The results provide us with various weeks that have a similar temperature patterns.  

If we look at a visualization of the similar data sets, we can see that the weekly temperature patterns look similar to each other. Obviously, this example is very simple and for a real comparison of patterns we should do a proper normalization of data first. Still, it shows how the similarity search can be used to detect patterns. 

The vector search can be used for a lot of different cases, especially when creating embeddings of textual data, videos, audio files or other binaries. This is not part of this course, please refer to the CrateDB documentation and other tutorials, for example, about CrateDB’s lang chain integration on how to work with large language models. 

Geospatial Data:  

Geospatial data plays a critical role in time series solutions, offering a spatial context to the time-stamped data. This data type allows us to track changes over time in a particular geographic area, which can be vital for numerous applications. For example, in the transportation industry, geospatial data can help track vehicle routes and monitor traffic conditions over time. In environmental studies, it can be used to monitor changes in weather patterns or wildlife movements. By integrating geospatial data into time series analysis, we can uncover spatial trends and patterns, enhancing our understanding and enabling more informed decision-making. 
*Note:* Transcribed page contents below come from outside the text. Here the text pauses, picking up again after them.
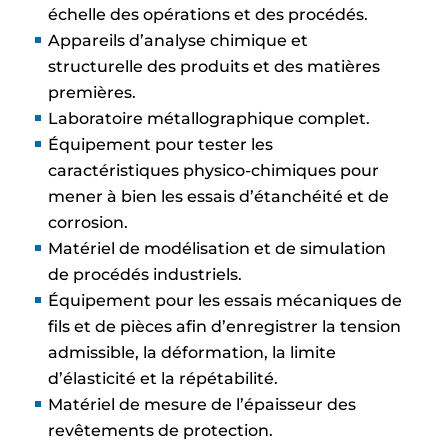
échelle des opérations et des procédés.
Appareils d’analyse chimique et
structurelle des produits et des matières
premières.
Laboratoire métallographique complet.
Équipement pour tester les
caractéristiques physico-chimiques pour
mener à bien les essais d’étanchéité et de
corrosion.
Matériel de modélisation et de simulation
de procédés industriels.
Équipement pour les essais mécaniques de
fils et de pièces afin d’enregistrer la tension
admissible, la déformation, la limite
d’élasticité et la répétabilité.
Matériel de mesure de l’épaisseur des
revêtements de protection.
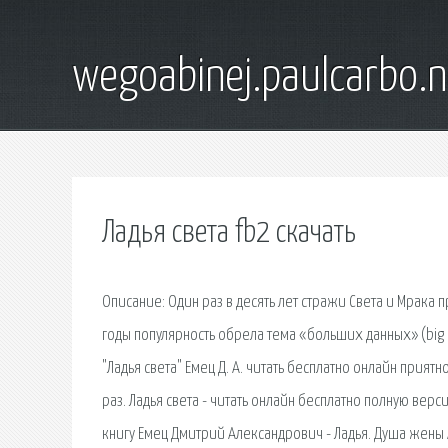
wegoabinej.paulcarbo.n
Ладья света fb2 скачать
Описание: Один раз в десять лет стражи Света и Мрака
годы популярность обрела тема «больших данных» (big
"Ладья света" Емец Д. А. читать бесплатно онлайн прият
раз. Ладья света - читать онлайн бесплатно полную вер
книгу Емец Дмитрий Александрович - Ладья. Душа жены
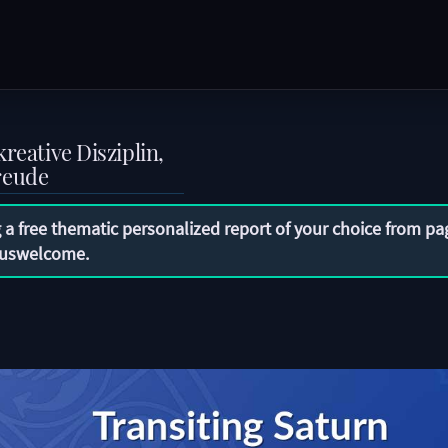
reative Disziplin,
reude
 a free thematic personalized report of your choice from pa
uswelcome
.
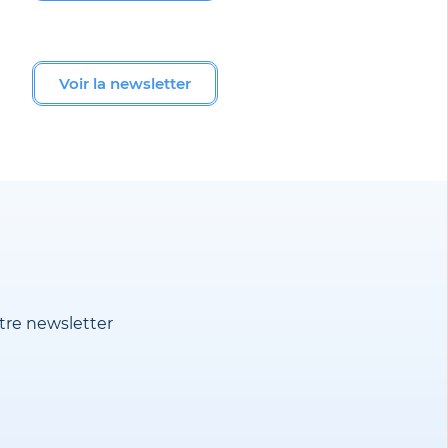
Voir la newsletter
tre newsletter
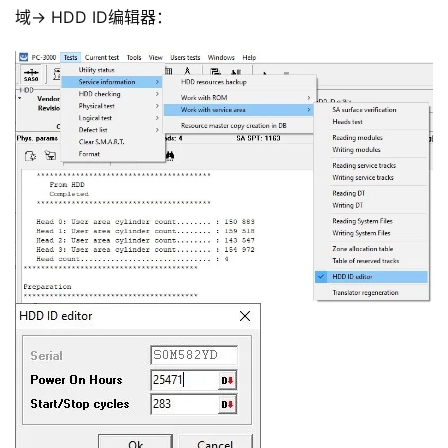
域-> HDD ID编辑器：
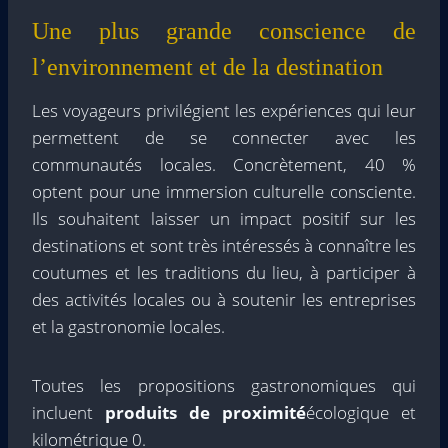
Une plus grande conscience de
l’environnement et de la destination
Les voyageurs privilégient les expériences qui leur
permettent de se connecter avec les
communautés locales. Concrètement, 40 %
optent pour une immersion culturelle consciente.
Ils souhaitent laisser un impact positif sur les
destinations et sont très intéressés à connaître les
coutumes et les traditions du lieu, à participer à
des activités locales ou à soutenir les entreprises
et la gastronomie locales.
Toutes les propositions gastronomiques qui
incluent
produits de proximité
écologique et
kilométrique 0.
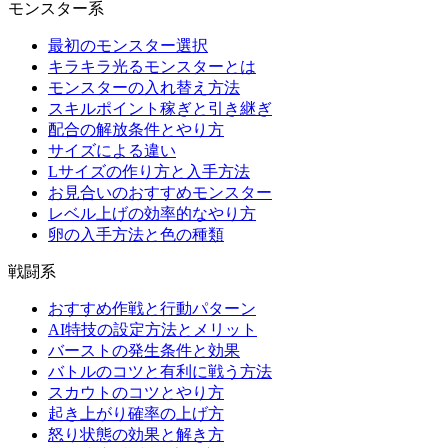
モンスター系
最初のモンスター選択
キラキラ光るモンスターとは
モンスターの入れ替え方法
スキルポイント稼ぎと引き継ぎ
配合の解放条件とやり方
サイズによる違い
Lサイズの作り方と入手方法
お見合いのおすすめモンスター
レベル上げの効率的なやり方
卵の入手方法と色の種類
戦闘系
おすすめ作戦と行動パターン
AI特技の設定方法とメリット
バーストの発生条件と効果
バトルのコツと有利に戦う方法
スカウトのコツとやり方
起き上がり確率の上げ方
怒り状態の効果と解き方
For this introduction, let us create a simple table for the cities that are referenced in the weather data. 

CREATE TABLE cities ( name TEXT, country TEXT, location GEO_POINT ); 

We want to insert a few rows into the new table. 

INSERT INTO cities (name, country, location) VALUES
    ('Redwood City', 'United States', [-122.2364, 37.4852]),
    ('Berlin', 'Germany', [13.4050, 52.5200]),
    ('Dornbirn', 'Austria', [9.7433, 47.4125]),
    ('Vienna', 'Austria', [16.3738, 48.2082]),
    ('Zurich', 'Switzerland', [8.5417, 47.3769]);
 

Selecting this data shows that CrateDB interprets the data correctly and, for example, opens the coordinates on OpenStreetMap when clicking on the arrow icon. 

SELECT * FROM cities;   

The geospatial data can now be used, for example, to visualize weather conditions on a map or automatically figure out if, for example, storm events will cross a certain country that is defined via its geo shape. All of it can be done via the available functions to query geo data directly in CrateDB. 

Binaries: 

Binary Large Object or BLOB is another key data type that can be effectively managed in time series solutions. This type of data can range from images and audio files to logs or even serialized machine learning models. Storing and retrieving BLOB data efficiently is crucial in many time series applications, especially when dealing with multimedia content or large log files. CrateDB supports BLOB storage, allowing users to store and retrieve binary data efficiently, making it an excellent choice for managing complex time series data with various data types. 

They are stored in separate tables which allows for different disk configurations than the regular database files. Upload and download can be executed via the HTTP interface of CrateDB. All metadata of binaries is available via SQL. 

As an alternative, binaries can also be stored in text columns using a base64 encoding. 

This closes our overview of how CrateDB handles various datatypes that are relevant for comprehensive time series data management.